Source records
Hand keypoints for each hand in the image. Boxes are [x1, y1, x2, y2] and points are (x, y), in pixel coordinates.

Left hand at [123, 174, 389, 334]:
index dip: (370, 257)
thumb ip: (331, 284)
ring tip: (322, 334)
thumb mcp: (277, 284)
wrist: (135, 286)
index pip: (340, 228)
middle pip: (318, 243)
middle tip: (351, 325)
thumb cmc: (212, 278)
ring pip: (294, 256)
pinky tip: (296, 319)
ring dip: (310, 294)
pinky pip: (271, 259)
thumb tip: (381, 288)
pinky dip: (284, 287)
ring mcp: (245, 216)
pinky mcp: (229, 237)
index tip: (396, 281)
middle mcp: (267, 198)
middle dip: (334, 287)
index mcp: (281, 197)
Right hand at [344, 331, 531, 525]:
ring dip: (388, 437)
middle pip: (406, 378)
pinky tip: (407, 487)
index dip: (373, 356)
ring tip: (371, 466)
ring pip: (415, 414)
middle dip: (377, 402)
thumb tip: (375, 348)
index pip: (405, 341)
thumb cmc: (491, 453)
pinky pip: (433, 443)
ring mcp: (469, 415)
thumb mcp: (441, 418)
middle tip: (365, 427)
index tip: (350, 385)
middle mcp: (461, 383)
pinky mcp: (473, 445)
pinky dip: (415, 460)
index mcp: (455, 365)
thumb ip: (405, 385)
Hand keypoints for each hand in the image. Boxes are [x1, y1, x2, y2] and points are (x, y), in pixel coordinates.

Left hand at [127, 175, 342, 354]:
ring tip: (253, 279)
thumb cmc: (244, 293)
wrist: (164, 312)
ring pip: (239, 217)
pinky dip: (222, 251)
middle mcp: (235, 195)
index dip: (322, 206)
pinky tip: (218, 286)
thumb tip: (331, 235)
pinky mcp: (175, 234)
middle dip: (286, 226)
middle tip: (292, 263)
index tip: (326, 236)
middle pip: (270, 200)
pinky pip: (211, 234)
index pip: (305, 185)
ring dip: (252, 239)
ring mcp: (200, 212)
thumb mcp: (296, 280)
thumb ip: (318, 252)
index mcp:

# Task details
Each line containing the word "ring" needs to be copied from the data above.

# Response area
ring tip: (322, 334)
ring pip: (294, 256)
ring dip: (310, 294)
ring mcp: (245, 216)
ring dip: (388, 437)
ring tip: (371, 466)
ring pip: (415, 414)
ring mcp: (469, 415)
ring tip: (253, 279)
ring pip: (239, 217)
ring dip: (252, 239)
ring mcp: (200, 212)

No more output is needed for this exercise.